In a 1948 essay on the death of Gandhi, Macdonald compared the latter to Leon Trotsky, who had also died by an assassin’s hand eight years earlier. Both these figures were former lodestars for Macdonald, who by the late 1940s had long since abandoned his youthful Trotskyism and was also moving away from his pacifist creed. The essay attempts to find an enduring lesson in how they reacted to the failure of their movements and ideas. Both, he said, had seen themselves “rebuffed by History,” but this was less important than the fact even in defeat, they still tried to give “some kind of meaning, of consciousness to modern political life.” 

Gandhi, Macdonald said, “was the last political leader in the world who was a person, not a mask or a radio voice or an institution.” He was also hinting here at how he saw his own literary vocation.

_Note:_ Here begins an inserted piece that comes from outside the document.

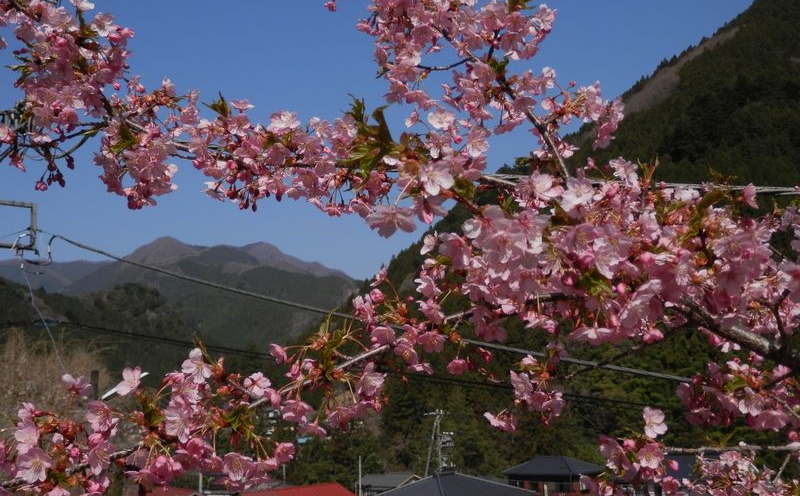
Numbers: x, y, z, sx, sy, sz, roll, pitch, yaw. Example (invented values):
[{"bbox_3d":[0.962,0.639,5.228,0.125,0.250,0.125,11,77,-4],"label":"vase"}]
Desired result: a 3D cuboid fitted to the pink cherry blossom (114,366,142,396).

In another essay, he remarks of Politics that “a ‘little magazine’ is often more intensively read (and circulated) than the big commercial magazine, being a more individual expression and so appealing with special force to individuals of like minds.” Although he went on to write for publications with far larger circulations, including The New Yorker, he concluded he was better known for his work in Politics because his human presence was better felt by more of his readers. Here, then, is some final inspiration from Macdonald, appropriate for these pages: Perhaps little magazines can still serve as a refuge for human individuals in a new age of cultural and political automatism.